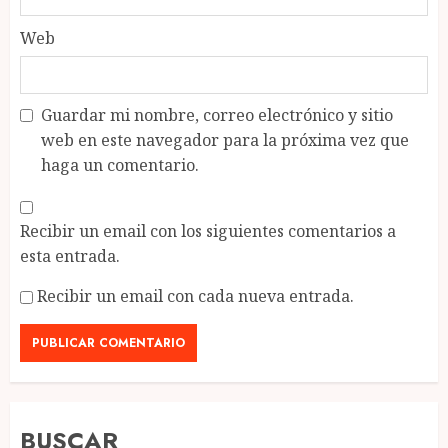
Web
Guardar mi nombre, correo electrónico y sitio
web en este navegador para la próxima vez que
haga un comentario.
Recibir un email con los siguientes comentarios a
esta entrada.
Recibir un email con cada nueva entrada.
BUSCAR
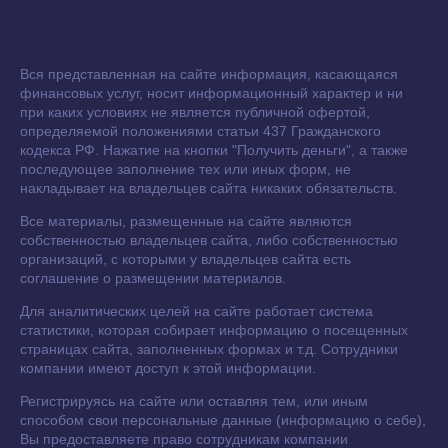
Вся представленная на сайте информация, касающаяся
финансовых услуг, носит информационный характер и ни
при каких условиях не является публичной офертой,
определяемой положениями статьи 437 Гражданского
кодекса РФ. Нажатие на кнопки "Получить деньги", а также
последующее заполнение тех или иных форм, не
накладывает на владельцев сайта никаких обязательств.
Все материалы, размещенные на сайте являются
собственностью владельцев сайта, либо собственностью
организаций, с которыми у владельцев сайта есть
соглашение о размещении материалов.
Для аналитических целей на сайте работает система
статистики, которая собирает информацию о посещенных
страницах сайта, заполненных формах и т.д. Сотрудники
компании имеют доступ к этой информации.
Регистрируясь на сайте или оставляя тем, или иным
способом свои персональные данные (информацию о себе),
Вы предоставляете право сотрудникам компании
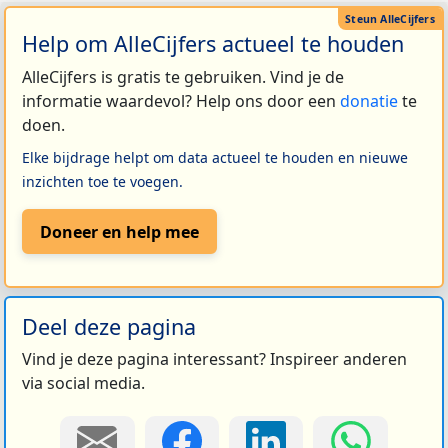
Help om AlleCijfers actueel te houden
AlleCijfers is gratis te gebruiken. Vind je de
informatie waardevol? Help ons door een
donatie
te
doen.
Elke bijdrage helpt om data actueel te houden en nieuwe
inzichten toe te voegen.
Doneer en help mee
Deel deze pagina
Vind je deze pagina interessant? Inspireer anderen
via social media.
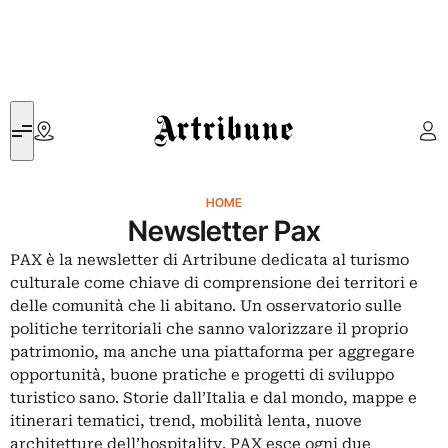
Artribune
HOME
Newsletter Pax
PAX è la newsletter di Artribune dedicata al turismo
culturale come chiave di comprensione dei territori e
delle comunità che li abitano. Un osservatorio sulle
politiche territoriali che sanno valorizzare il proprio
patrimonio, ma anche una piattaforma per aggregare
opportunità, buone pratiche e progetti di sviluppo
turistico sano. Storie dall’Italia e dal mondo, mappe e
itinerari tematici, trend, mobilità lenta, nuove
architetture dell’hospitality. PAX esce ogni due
________________________
▶ Exercise instructions: Put the listing's lines into a Markdown table with the columns Row and Text, one line per row. Start at the line that contains "Help om AlleCijfers actueel te houden", continue through the end of the listing, and leave out blank lines and the pictures.

▶ Solution for this problem:
| Row | Text |
|---|---|
| 1 | Help om AlleCijfers actueel te houden |
| 2 | AlleCijfers is gratis te gebruiken. Vind je de |
| 3 | informatie waardevol? Help ons door een |
| 4 | donatie |
| 5 | te |
| 6 | doen. |
| 7 | Elke bijdrage helpt om data actueel te houden en nieuwe |
| 8 | inzichten toe te voegen. |
| 9 | Doneer en help mee |
| 10 | Deel deze pagina |
| 11 | Vind je deze pagina interessant? Inspireer anderen |
| 12 | via social media. |
| 13 | Artribune |
| 14 | HOME |
| 15 | Newsletter Pax |
| 16 | PAX è la newsletter di Artribune dedicata al turismo |
| 17 | culturale come chiave di comprensione dei territori e |
| 18 | delle comunità che li abitano. Un osservatorio sulle |
| 19 | politiche territoriali che sanno valorizzare il proprio |
| 20 | patrimonio, ma anche una piattaforma per aggregare |
| 21 | opportunità, buone pratiche e progetti di sviluppo |
| 22 | turistico sano. Storie dall’Italia e dal mondo, mappe e |
| 23 | itinerari tematici, trend, mobilità lenta, nuove |
| 24 | architetture dell’hospitality. PAX esce ogni due |